-- Begin Records for the task --

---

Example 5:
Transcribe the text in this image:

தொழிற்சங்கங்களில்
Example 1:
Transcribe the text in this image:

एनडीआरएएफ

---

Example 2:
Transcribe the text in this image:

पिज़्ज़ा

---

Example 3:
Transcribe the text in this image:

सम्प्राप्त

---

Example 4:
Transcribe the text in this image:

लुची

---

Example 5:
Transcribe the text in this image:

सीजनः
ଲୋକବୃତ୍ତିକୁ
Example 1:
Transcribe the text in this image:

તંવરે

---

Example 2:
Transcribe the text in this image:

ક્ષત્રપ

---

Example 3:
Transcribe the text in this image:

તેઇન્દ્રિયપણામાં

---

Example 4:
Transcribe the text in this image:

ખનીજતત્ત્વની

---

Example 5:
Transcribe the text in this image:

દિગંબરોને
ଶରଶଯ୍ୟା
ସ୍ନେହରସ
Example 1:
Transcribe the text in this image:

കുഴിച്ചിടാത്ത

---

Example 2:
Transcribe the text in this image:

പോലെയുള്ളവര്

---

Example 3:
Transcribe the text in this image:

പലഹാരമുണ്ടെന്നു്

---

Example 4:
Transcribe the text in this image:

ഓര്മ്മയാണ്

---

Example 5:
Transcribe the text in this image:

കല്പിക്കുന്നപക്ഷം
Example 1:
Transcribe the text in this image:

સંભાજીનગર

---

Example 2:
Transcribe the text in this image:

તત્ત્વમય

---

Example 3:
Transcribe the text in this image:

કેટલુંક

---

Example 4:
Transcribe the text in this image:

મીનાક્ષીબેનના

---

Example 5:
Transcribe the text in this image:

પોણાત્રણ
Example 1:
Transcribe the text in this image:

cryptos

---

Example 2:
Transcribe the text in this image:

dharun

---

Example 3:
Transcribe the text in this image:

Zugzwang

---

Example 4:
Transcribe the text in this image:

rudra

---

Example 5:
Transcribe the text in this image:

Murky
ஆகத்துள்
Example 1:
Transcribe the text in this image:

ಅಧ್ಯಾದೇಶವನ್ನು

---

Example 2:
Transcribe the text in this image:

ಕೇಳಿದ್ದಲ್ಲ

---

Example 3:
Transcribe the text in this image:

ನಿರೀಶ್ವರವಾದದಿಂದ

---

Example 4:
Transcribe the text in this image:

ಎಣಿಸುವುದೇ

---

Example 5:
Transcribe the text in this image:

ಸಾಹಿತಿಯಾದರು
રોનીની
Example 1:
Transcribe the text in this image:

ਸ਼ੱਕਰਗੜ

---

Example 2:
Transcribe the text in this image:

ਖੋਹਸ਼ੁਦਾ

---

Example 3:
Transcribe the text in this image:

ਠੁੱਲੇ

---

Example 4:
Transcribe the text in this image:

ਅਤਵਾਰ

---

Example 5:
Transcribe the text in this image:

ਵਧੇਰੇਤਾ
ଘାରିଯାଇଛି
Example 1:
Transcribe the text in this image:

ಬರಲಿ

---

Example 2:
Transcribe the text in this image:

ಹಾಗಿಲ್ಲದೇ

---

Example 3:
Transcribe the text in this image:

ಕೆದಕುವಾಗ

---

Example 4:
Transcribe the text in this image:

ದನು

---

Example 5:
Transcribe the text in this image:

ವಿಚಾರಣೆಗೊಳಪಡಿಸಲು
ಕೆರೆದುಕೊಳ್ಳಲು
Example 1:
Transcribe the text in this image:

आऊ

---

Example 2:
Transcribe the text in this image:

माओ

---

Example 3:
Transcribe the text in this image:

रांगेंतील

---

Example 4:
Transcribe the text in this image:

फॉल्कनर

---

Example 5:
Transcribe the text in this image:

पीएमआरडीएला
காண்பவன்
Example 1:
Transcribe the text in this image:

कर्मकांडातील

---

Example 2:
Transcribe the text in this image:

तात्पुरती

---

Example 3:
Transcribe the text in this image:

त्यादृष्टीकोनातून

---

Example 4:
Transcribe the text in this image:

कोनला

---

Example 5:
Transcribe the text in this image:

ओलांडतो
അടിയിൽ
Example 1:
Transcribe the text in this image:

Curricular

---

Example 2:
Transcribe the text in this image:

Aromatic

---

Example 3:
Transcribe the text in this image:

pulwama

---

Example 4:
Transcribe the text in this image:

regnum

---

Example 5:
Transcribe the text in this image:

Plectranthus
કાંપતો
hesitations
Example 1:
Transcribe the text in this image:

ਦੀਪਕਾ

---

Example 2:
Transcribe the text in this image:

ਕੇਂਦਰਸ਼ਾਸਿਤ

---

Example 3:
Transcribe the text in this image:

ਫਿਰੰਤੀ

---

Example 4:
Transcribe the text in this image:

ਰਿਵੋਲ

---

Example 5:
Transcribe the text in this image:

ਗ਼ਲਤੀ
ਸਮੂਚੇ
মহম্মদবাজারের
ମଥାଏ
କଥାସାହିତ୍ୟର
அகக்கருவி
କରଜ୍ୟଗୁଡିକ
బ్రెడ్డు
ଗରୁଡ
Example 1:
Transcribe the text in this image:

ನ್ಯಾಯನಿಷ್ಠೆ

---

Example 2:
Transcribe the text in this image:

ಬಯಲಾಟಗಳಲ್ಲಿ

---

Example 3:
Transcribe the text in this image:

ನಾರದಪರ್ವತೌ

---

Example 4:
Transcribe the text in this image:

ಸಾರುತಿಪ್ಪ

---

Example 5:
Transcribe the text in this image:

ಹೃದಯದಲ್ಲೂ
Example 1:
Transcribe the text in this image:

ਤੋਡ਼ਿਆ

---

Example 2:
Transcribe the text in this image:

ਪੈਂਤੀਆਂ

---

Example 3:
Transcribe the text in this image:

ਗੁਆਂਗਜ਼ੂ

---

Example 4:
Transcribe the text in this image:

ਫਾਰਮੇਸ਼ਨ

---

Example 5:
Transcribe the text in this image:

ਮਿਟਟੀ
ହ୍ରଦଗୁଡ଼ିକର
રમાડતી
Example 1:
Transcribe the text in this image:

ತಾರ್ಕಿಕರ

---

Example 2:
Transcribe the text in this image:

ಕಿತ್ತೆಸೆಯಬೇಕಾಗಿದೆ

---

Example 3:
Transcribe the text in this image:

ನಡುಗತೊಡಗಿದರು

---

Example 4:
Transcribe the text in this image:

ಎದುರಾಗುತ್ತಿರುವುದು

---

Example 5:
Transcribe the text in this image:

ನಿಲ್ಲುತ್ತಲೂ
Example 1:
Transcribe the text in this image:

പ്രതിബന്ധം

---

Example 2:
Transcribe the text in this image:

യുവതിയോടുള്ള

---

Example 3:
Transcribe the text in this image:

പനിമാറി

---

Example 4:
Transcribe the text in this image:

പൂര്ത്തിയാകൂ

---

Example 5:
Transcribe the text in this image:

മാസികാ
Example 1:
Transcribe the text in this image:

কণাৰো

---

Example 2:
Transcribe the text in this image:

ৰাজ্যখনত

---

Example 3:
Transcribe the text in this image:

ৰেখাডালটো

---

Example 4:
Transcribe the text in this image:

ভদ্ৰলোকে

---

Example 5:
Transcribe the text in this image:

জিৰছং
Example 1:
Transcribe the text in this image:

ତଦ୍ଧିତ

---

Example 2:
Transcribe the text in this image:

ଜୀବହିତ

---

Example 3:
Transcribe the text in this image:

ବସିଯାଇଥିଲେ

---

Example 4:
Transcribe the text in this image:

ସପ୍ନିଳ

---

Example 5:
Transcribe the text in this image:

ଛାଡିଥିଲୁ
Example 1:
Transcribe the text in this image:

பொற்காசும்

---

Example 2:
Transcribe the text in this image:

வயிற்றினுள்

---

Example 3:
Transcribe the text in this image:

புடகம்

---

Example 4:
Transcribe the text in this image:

-- End Records for the task --

Instructions for the task -> Retype every line of the records above with no changes at all.

Reply to the task ->
---

Example 5:
Transcribe the text in this image:

தொழிற்சங்கங்களில்
Example 1:
Transcribe the text in this image:

एनडीआरएएफ

---

Example 2:
Transcribe the text in this image:

पिज़्ज़ा

---

Example 3:
Transcribe the text in this image:

सम्प्राप्त

---

Example 4:
Transcribe the text in this image:

लुची

---

Example 5:
Transcribe the text in this image:

सीजनः
ଲୋକବୃତ୍ତିକୁ
Example 1:
Transcribe the text in this image:

તંવરે

---

Example 2:
Transcribe the text in this image:

ક્ષત્રપ

---

Example 3:
Transcribe the text in this image:

તેઇન્દ્રિયપણામાં

---

Example 4:
Transcribe the text in this image:

ખનીજતત્ત્વની

---

Example 5:
Transcribe the text in this image:

દિગંબરોને
ଶରଶଯ୍ୟା
ସ୍ନେହରସ
Example 1:
Transcribe the text in this image:

കുഴിച്ചിടാത്ത

---

Example 2:
Transcribe the text in this image:

പോലെയുള്ളവര്

---

Example 3:
Transcribe the text in this image:

പലഹാരമുണ്ടെന്നു്

---

Example 4:
Transcribe the text in this image:

ഓര്മ്മയാണ്

---

Example 5:
Transcribe the text in this image:

കല്പിക്കുന്നപക്ഷം
Example 1:
Transcribe the text in this image:

સંભાજીનગર

---

Example 2:
Transcribe the text in this image:

તત્ત્વમય

---

Example 3:
Transcribe the text in this image:

કેટલુંક

---

Example 4:
Transcribe the text in this image:

મીનાક્ષીબેનના

---

Example 5:
Transcribe the text in this image:

પોણાત્રણ
Example 1:
Transcribe the text in this image:

cryptos

---

Example 2:
Transcribe the text in this image:

dharun

---

Example 3:
Transcribe the text in this image:

Zugzwang

---

Example 4:
Transcribe the text in this image:

rudra

---

Example 5:
Transcribe the text in this image:

Murky
ஆகத்துள்
Example 1:
Transcribe the text in this image:

ಅಧ್ಯಾದೇಶವನ್ನು

---

Example 2:
Transcribe the text in this image:

ಕೇಳಿದ್ದಲ್ಲ

---

Example 3:
Transcribe the text in this image:

ನಿರೀಶ್ವರವಾದದಿಂದ

---

Example 4:
Transcribe the text in this image:

ಎಣಿಸುವುದೇ

---

Example 5:
Transcribe the text in this image:

ಸಾಹಿತಿಯಾದರು
રોનીની
Example 1:
Transcribe the text in this image:

ਸ਼ੱਕਰਗੜ

---

Example 2:
Transcribe the text in this image:

ਖੋਹਸ਼ੁਦਾ

---

Example 3:
Transcribe the text in this image:

ਠੁੱਲੇ

---

Example 4:
Transcribe the text in this image:

ਅਤਵਾਰ

---

Example 5:
Transcribe the text in this image:

ਵਧੇਰੇਤਾ
ଘାରିଯାଇଛି
Example 1:
Transcribe the text in this image:

ಬರಲಿ

---

Example 2:
Transcribe the text in this image:

ಹಾಗಿಲ್ಲದೇ

---

Example 3:
Transcribe the text in this image:

ಕೆದಕುವಾಗ

---

Example 4:
Transcribe the text in this image:

ದನು

---

Example 5:
Transcribe the text in this image:

ವಿಚಾರಣೆಗೊಳಪಡಿಸಲು
ಕೆರೆದುಕೊಳ್ಳಲು
Example 1:
Transcribe the text in this image:

आऊ

---

Example 2:
Transcribe the text in this image:

माओ

---

Example 3:
Transcribe the text in this image:

रांगेंतील

---

Example 4:
Transcribe the text in this image:

फॉल्कनर

---

Example 5:
Transcribe the text in this image:

पीएमआरडीएला
காண்பவன்
Example 1:
Transcribe the text in this image:

कर्मकांडातील

---

Example 2:
Transcribe the text in this image:

तात्पुरती

---

Example 3:
Transcribe the text in this image:

त्यादृष्टीकोनातून

---

Example 4:
Transcribe the text in this image:

कोनला

---

Example 5:
Transcribe the text in this image:

ओलांडतो
അടിയിൽ
Example 1:
Transcribe the text in this image:

Curricular

---

Example 2:
Transcribe the text in this image:

Aromatic

---

Example 3:
Transcribe the text in this image:

pulwama

---

Example 4:
Transcribe the text in this image:

regnum

---

Example 5:
Transcribe the text in this image:

Plectranthus
કાંપતો
hesitations
Example 1:
Transcribe the text in this image:

ਦੀਪਕਾ

---

Example 2:
Transcribe the text in this image:

ਕੇਂਦਰਸ਼ਾਸਿਤ

---

Example 3:
Transcribe the text in this image:

ਫਿਰੰਤੀ

---

Example 4:
Transcribe the text in this image:

ਰਿਵੋਲ

---

Example 5:
Transcribe the text in this image:

ਗ਼ਲਤੀ
ਸਮੂਚੇ
মহম্মদবাজারের
ମଥାଏ
କଥାସାହିତ୍ୟର
அகக்கருவி
କରଜ୍ୟଗୁଡିକ
బ్రెడ్డు
ଗରୁଡ
Example 1:
Transcribe the text in this image:

ನ್ಯಾಯನಿಷ್ಠೆ

---

Example 2:
Transcribe the text in this image:

ಬಯಲಾಟಗಳಲ್ಲಿ

---

Example 3:
Transcribe the text in this image:

ನಾರದಪರ್ವತೌ

---

Example 4:
Transcribe the text in this image:

ಸಾರುತಿಪ್ಪ

---

Example 5:
Transcribe the text in this image:

ಹೃದಯದಲ್ಲೂ
Example 1:
Transcribe the text in this image:

ਤੋਡ਼ਿਆ

---

Example 2:
Transcribe the text in this image:

ਪੈਂਤੀਆਂ

---

Example 3:
Transcribe the text in this image:

ਗੁਆਂਗਜ਼ੂ

---

Example 4:
Transcribe the text in this image:

ਫਾਰਮੇਸ਼ਨ

---

Example 5:
Transcribe the text in this image:

ਮਿਟਟੀ
ହ୍ରଦଗୁଡ଼ିକର
રમાડતી
Example 1:
Transcribe the text in this image:

ತಾರ್ಕಿಕರ

---

Example 2:
Transcribe the text in this image:

ಕಿತ್ತೆಸೆಯಬೇಕಾಗಿದೆ

---

Example 3:
Transcribe the text in this image:

ನಡುಗತೊಡಗಿದರು

---

Example 4:
Transcribe the text in this image:

ಎದುರಾಗುತ್ತಿರುವುದು

---

Example 5:
Transcribe the text in this image:

ನಿಲ್ಲುತ್ತಲೂ
Example 1:
Transcribe the text in this image:

പ്രതിബന്ധം

---

Example 2:
Transcribe the text in this image:

യുവതിയോടുള്ള

---

Example 3:
Transcribe the text in this image:

പനിമാറി

---

Example 4:
Transcribe the text in this image:

പൂര്ത്തിയാകൂ

---

Example 5:
Transcribe the text in this image:

മാസികാ
Example 1:
Transcribe the text in this image:

কণাৰো

---

Example 2:
Transcribe the text in this image:

ৰাজ্যখনত

---

Example 3:
Transcribe the text in this image:

ৰেখাডালটো

---

Example 4:
Transcribe the text in this image:

ভদ্ৰলোকে

---

Example 5:
Transcribe the text in this image:

জিৰছং
Example 1:
Transcribe the text in this image:

ତଦ୍ଧିତ

---

Example 2:
Transcribe the text in this image:

ଜୀବହିତ

---

Example 3:
Transcribe the text in this image:

ବସିଯାଇଥିଲେ

---

Example 4:
Transcribe the text in this image:

ସପ୍ନିଳ

---

Example 5:
Transcribe the text in this image:

ଛାଡିଥିଲୁ
Example 1:
Transcribe the text in this image:

பொற்காசும்

---

Example 2:
Transcribe the text in this image:

வயிற்றினுள்

---

Example 3:
Transcribe the text in this image:

புடகம்

---

Example 4:
Transcribe the text in this image:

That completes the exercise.